The director of Christchurch's National Addiction Centre, Professor Doug Sellman, said the government was wrong to see alcohol abuse as essentially a youth problem.

Research found that 92% of New Zealand's heavy drinkers were 20 years and over, and 70% were 25 and over, Alcohol Action NZ said.

The government had avoided the big policy decisions, such as increasing prices and restricting advertising, and ended up with a package that was "like treating cancer with a couple of aspirin", Prof Sellman said.

Members of parliament will vote on the proposals according to individual conscience, not party lines, so the reforms' passage is not guaranteed.

Wednesday, August 11, 2010

One in Five Australians Experience Drinking Problems

Sidney Morning Herald

Australians rank among the world's worst abusers of alcohol, with few seeking help to curb its impact on their health, research shows.

A study by the National Drug and Alcohol Research Centre (NDARC) has found 18 per cent of Australians will experience periods of problematic drinking within their lifetime, while four per cent become alcoholic.

Problematic drinking includes being unable to perform duties at home or work, or having alcohol-related arguments with a spouse or run-ins with the law.

Professor Maree Teesson said it totalled 22 per cent of the population - or about 3.5 million Australians - whose lives would be seriously and negatively affected by alcohol.

The majority, she said, were young men while less than one in five of those affected would receive any form of professional help.

"One reason for the lack of treatment is that alcohol problems still have a terrible stigma about them," Prof Teesson said.

"People are much less likely to want to own up to having a problem with alcohol than they are about other physical or mental illness yet their abuse of alcohol has serious consequences.

"(They) include getting into fights, drink driving (licence suspensions), taking time off work, child neglect, getting into trouble with the police and driving while drunk."

Prof Teesson and fellow researchers analysed data collected from almost 9000 Australians aged 16 to 85 years for the National Survey of Mental Health and Wellbeing in 2007.

The snapshot of alcohol disorder and dependence showed one third of Australian men will have a drinking problem at some point in their lives - about double the rate of alcohol abuse among women.

Married people and those from a non-English speaking background were less likely to have a problem with alcohol.

Men born during the 10 years to 1987 were 1.7 times more likely to drink at risky levels compared to men born in the decade prior.

More than 40 per cent of those with alcohol problems also report a mental illness, while comparison with a similar study done 10 years ago showed no improvement.

"Alcohol problems are most common in young men, so we need better interventions and prevention strategies for young Australians," Prof Teesson also said.

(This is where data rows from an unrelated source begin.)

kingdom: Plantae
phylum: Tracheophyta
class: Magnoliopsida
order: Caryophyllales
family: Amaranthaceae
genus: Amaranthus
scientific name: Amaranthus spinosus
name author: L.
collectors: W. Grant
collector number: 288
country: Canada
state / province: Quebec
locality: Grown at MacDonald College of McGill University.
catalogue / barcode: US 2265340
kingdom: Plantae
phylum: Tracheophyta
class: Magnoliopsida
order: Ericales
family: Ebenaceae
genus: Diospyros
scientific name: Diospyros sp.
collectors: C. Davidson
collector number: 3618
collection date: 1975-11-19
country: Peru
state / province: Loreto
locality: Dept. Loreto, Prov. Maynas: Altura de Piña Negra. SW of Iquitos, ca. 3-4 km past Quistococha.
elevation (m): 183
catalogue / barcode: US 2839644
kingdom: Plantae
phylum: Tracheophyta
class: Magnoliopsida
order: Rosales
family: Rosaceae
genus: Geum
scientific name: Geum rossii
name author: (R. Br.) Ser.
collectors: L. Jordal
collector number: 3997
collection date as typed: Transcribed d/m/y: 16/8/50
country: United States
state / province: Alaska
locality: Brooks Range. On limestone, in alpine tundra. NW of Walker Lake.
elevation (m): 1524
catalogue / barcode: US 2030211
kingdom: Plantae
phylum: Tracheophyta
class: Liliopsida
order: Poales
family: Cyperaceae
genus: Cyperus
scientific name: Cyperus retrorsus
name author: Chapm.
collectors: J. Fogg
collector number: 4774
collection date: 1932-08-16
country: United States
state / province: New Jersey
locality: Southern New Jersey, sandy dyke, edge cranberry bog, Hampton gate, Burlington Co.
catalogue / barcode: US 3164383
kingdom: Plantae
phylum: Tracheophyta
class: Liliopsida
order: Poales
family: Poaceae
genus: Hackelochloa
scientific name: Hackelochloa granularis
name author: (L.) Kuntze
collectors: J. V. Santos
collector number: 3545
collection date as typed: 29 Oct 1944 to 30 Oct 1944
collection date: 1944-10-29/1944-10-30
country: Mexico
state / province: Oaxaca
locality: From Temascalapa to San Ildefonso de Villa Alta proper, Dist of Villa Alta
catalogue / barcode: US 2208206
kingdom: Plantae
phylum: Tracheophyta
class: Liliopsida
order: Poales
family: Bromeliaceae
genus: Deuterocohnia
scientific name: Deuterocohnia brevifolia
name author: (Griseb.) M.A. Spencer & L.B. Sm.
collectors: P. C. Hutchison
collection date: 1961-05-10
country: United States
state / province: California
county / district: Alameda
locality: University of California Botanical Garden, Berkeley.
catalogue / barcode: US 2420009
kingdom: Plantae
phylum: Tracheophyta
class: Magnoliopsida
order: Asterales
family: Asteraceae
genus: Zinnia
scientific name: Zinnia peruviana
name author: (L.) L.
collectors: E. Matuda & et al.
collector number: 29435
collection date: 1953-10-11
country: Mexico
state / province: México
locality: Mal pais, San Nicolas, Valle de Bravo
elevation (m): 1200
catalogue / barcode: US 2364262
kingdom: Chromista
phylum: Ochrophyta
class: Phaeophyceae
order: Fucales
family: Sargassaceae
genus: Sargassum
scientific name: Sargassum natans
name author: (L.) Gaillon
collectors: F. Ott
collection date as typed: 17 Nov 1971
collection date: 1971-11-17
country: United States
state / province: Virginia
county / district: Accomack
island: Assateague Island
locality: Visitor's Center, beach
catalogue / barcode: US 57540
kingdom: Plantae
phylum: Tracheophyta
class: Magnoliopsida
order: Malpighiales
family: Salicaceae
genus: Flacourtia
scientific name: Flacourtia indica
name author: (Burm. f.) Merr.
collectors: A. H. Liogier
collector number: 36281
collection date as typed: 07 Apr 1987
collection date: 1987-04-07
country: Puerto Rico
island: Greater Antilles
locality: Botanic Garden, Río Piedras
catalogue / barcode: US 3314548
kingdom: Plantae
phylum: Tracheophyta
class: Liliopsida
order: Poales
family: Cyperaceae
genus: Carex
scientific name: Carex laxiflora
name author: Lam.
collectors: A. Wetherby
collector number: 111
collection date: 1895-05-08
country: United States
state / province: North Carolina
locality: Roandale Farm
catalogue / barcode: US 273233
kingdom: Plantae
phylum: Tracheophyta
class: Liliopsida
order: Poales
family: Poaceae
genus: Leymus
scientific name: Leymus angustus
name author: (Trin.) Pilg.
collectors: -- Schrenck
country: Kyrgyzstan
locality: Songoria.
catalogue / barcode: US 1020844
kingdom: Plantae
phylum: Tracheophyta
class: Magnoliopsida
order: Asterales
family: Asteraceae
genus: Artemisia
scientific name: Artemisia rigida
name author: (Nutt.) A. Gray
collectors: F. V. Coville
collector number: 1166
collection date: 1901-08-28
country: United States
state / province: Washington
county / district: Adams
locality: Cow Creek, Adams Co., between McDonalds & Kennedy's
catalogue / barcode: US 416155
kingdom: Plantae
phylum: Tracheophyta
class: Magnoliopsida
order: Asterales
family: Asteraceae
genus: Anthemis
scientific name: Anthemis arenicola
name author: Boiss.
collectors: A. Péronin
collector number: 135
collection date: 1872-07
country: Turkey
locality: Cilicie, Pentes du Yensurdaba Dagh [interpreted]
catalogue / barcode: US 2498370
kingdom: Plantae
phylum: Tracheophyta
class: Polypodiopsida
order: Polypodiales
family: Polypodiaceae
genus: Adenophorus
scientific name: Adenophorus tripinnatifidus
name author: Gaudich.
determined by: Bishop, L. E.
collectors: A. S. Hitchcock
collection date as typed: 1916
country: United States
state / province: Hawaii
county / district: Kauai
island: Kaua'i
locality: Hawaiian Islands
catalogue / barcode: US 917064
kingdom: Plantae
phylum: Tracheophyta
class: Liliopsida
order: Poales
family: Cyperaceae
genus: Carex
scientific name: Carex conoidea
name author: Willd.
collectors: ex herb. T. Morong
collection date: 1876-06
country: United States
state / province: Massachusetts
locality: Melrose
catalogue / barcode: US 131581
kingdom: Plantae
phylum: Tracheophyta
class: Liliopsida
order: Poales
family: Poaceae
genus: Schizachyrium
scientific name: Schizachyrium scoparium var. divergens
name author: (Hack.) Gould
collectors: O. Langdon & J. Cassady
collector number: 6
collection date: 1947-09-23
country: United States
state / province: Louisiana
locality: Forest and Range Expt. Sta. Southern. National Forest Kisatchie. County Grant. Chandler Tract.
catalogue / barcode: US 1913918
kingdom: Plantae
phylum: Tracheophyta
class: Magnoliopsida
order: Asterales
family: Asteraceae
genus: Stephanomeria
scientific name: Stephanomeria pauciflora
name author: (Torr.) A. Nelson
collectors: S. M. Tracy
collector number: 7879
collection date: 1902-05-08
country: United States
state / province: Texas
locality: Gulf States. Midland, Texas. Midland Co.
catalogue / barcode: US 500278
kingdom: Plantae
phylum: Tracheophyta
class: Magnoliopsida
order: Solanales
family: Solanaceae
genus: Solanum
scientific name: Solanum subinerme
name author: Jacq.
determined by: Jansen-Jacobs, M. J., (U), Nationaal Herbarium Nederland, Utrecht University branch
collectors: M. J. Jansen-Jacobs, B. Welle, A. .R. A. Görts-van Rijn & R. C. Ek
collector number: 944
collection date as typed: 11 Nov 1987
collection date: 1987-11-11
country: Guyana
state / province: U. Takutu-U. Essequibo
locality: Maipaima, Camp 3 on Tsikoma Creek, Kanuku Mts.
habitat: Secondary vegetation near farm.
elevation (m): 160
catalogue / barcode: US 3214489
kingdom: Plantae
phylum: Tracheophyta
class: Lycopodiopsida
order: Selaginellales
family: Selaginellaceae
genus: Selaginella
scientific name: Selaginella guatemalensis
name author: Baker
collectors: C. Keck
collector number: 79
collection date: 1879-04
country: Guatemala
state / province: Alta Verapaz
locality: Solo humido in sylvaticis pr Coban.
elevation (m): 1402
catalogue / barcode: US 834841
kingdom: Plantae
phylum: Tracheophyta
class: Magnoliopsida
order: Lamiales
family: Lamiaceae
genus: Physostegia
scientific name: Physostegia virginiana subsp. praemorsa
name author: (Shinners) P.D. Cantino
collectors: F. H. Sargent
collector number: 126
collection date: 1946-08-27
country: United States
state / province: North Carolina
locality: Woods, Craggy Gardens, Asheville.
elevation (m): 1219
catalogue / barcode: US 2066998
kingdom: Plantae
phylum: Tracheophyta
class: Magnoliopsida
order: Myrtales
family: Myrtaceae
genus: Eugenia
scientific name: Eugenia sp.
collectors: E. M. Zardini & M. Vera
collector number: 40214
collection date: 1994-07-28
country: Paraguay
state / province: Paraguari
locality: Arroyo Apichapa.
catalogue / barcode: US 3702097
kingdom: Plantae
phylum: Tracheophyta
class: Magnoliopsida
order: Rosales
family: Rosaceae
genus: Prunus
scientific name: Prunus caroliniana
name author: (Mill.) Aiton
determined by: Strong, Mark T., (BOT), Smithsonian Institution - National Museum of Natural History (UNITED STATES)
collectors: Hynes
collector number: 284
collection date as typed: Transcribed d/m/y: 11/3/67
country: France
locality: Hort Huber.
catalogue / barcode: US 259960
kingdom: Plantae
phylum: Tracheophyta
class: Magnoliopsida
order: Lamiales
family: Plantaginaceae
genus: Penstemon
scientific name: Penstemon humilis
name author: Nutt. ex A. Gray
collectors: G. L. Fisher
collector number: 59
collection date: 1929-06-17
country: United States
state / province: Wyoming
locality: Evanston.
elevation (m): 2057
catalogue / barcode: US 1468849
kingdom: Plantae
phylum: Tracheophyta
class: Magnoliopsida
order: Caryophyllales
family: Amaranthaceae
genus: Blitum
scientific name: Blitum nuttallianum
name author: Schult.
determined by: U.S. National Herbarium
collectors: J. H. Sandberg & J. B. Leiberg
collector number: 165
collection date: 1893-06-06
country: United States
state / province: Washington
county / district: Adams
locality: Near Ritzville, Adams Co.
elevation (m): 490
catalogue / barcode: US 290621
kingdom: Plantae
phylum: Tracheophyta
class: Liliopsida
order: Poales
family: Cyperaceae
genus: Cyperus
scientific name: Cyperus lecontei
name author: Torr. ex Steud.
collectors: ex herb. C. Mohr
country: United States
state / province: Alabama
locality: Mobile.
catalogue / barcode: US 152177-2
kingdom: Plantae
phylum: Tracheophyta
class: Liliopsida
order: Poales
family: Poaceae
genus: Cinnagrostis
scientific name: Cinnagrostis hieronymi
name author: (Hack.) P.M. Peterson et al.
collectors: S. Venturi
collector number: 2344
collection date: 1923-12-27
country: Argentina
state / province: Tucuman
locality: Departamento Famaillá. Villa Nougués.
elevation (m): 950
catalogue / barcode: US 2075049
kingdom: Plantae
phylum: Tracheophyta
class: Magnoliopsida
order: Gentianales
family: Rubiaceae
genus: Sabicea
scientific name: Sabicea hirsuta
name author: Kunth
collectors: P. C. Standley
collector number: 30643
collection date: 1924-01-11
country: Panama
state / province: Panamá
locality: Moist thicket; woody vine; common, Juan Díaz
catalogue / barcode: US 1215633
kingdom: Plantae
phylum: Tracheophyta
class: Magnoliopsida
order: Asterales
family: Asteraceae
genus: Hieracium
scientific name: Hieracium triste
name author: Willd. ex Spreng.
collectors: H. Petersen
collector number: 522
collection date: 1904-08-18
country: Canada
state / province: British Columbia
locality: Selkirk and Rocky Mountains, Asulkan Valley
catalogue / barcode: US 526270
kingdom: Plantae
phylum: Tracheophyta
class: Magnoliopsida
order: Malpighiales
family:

Looking globally, Australia was found to have rates of problematic drinking on par with New Zealand and the United States, and well above other developed countries including France, Germany and Spain.

The paper concluded "prevalence rates for alcohol use disorders in Australia are some of the highest ... worldwide". Meanwhile, "treatment rates were unacceptably low".

Russia and Ireland were also thought to have a high prevalence of alcohol-related problems, Prof Teesson said, though there was a lack of comparable research.

The NDARC is based at the University of NSW, and the study is to be published this week in the journal Addiction.